The decision on the controversial subject comes after lengthy legal battles over who should have access to the pill and at what age. The Justice Department did not say definitively whether it would appeal, but released a statement saying: “The Department of Justice is reviewing the appellate options and expects to act promptly.”
The Food and Drug Administration had initially decided to allow the emergency pill to be available for young teens. But Health and Human Services Secretary Kathleen Sebelius overruled the FDA in late 2011, and the agency limited availability without a prescription to women 17 and older.
The decision Friday by U.S. District Judge Edward Korman ordered the FDA to make the pill, commonly referred to as the abortion pill, available for all ages. The decision means that unless the FDA appeals and is granted a stay, by this time next month a teenager 16 or under could walk into a local pharmacy and buy the pill off the shelf.
Korman accused the FDA of “intolerable delays” in reviewing a petition seeking broad access to the drug, likening the process to an “administrative agency filibuster.”
“The plaintiffs should not be forced to endure, nor should the agency’s misconduct be rewarded by, an exercise that permits the FDA to engage in further delays and obstruction,” he wrote.
The FDA declined to comment on the ruling, describing it as an “ongoing legal matter.”
Pill manufacturer Teva said it is “currently reviewing” the decision. “We have no additional comment at this time,” the company said.
The judge ordered the change to be completed in a month. The opinion is sure to rile conservatives and other pro-life groups, who consider the morning-after pill — in some cases — to act as an abortion-inducing drug.
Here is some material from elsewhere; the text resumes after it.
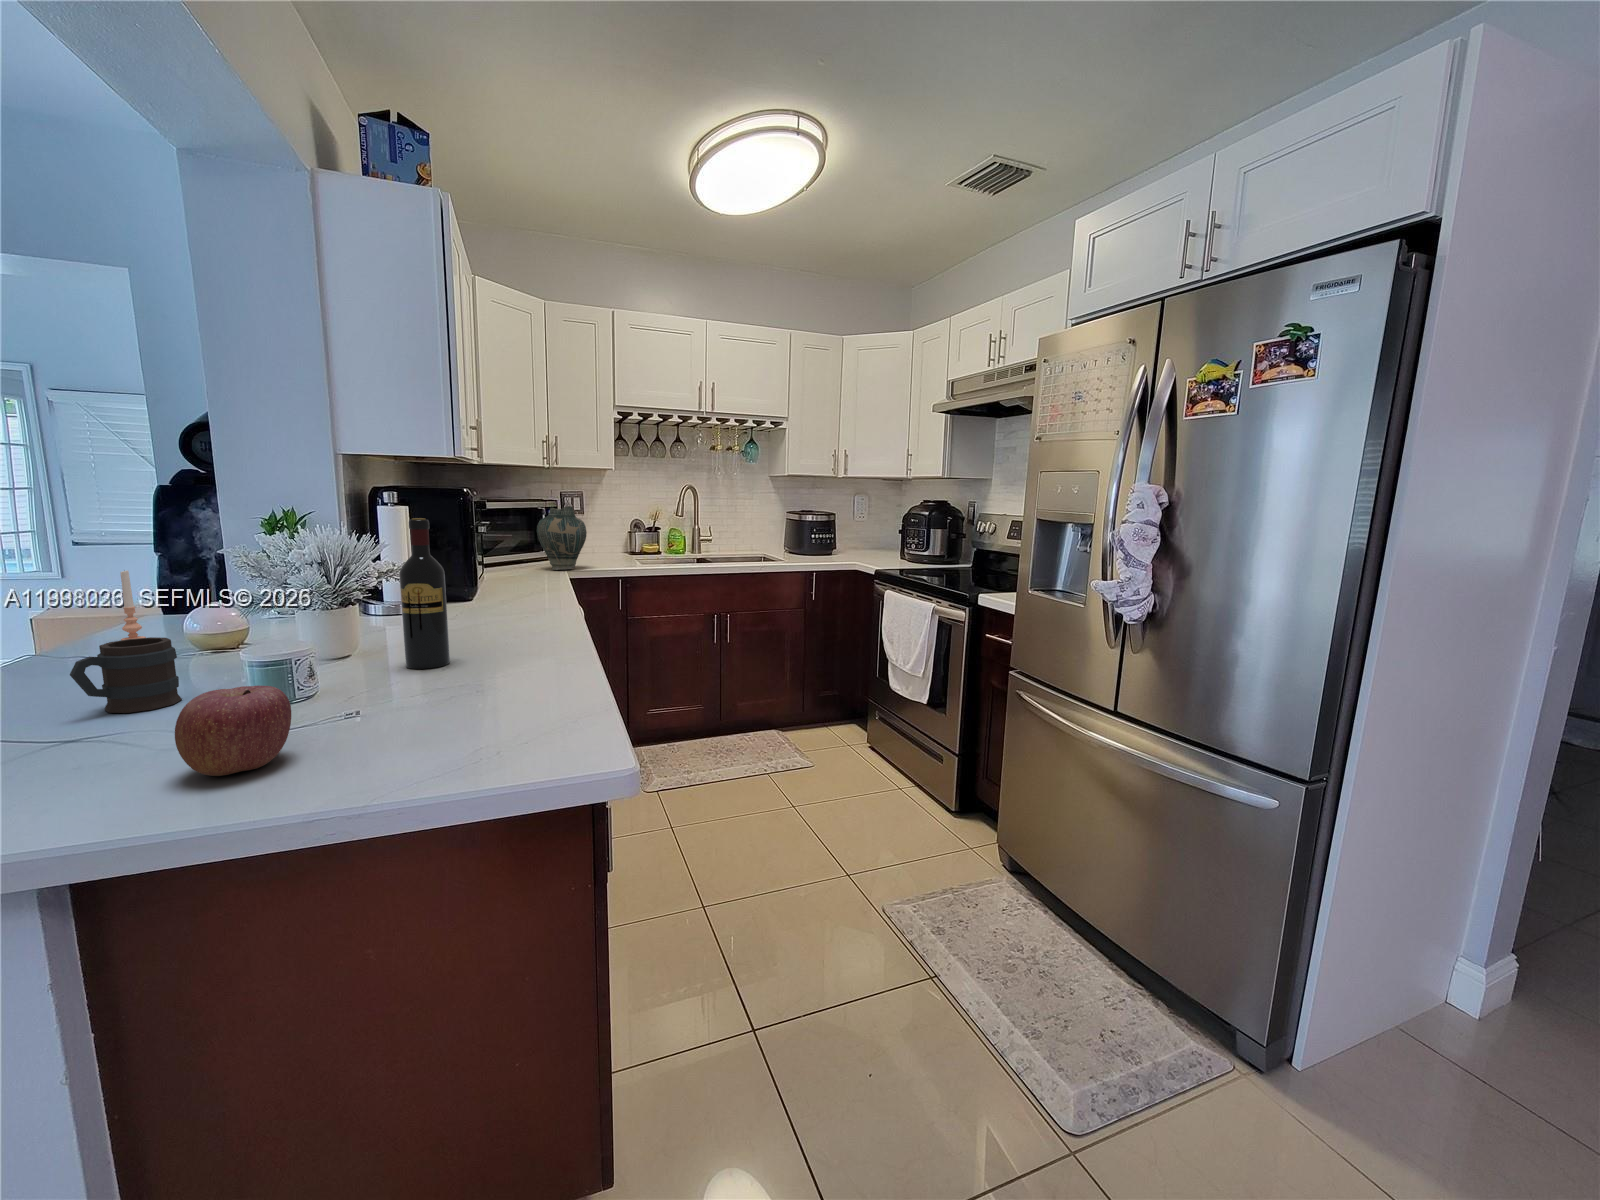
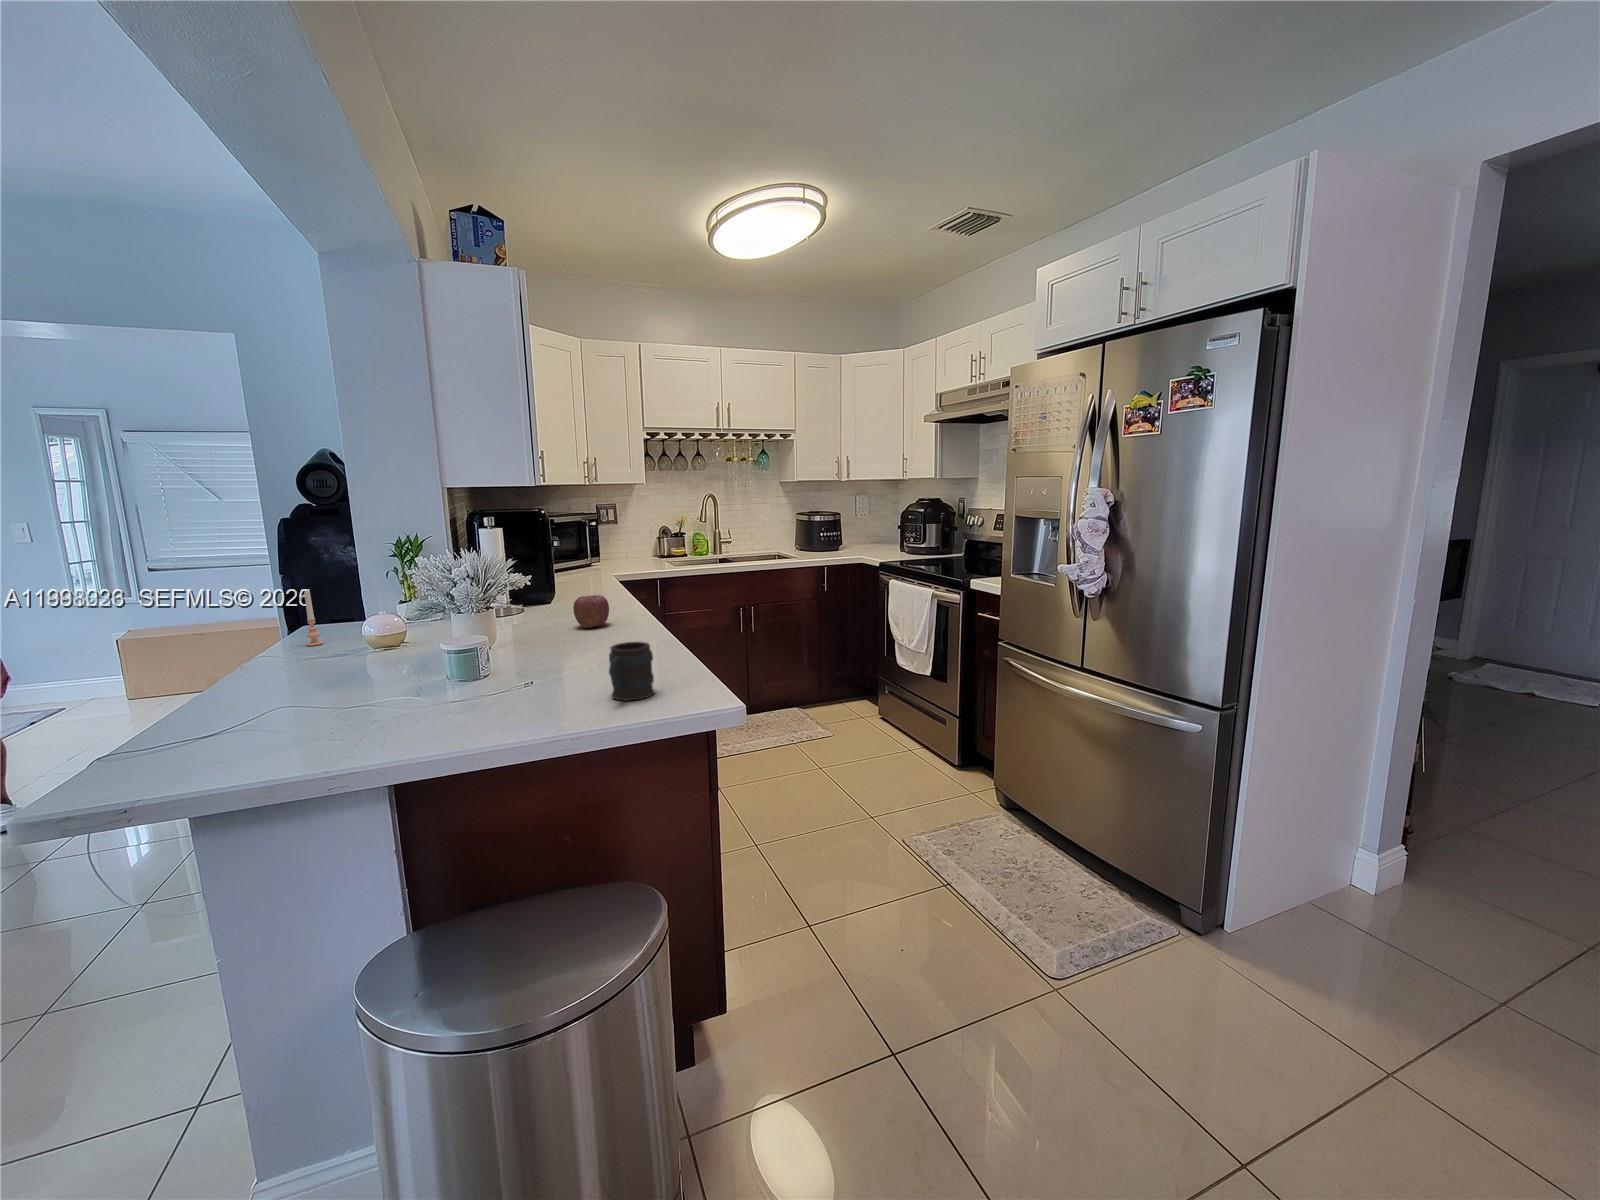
vase: present [537,506,587,570] -> none [585,518,627,574]
wine bottle: present [399,518,450,669] -> none [535,541,572,654]
mug: present [70,637,182,713] -> present [609,642,654,701]
apple: present [175,686,291,776] -> present [573,595,609,628]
“This ruling places the health of young girls at risk,” said Anna Higgins of the Family Research Council. “There is a real danger that Plan B may be given to young girls, under coercion or without their consent. The involvement of parents and medical professionals act as a safeguard for these young girls. However, today’s ruling removes these commonsense protections.”
The case started in 2005, and Korman initially ruled in 2009 that 17 year-olds should have over-the-counter access. The FDA then moved to allow that access to all ages, until Sebelius stepped in.
Korman wrote in his opinion that “the FDA bowed to political pressure emanating from the White House.”
The Center for Reproductive Rights, which filed suit against the age restriction, and other groups have argued that contraceptives are being held to a different and non-scientific standard than other drugs and that politics has played a role in decision-making.
“I think this is a landmark decision in terms of providing women and girls in the United States access to a safe and effective form of birth control,” said attorney Andrea Costello with the Partnership for Civil Justice Fund.
The morning-after pill contains a higher dose of the female progestin hormone that is in regular birth control pills. Taking it within 72 hours of rape, condom failure or just forgetting regular contraception can cut the chances of pregnancy by up to 89 percent. But it works best within the first 24 hours.
If a woman already is pregnant, the pill has no effect. It prevents ovulation or fertilization of an egg. According to the medical definition, pregnancy doesn’t begin until a fertilized egg implants itself into the wall of the uterus. Still, some critics say Plan B is the equivalent of an abortion pill because it may also be able to prevent a fertilized egg from attaching to the uterus, a contention that scientists — and Korman, in his ruling — said has been discredited.
The Associated Press contributed to this report.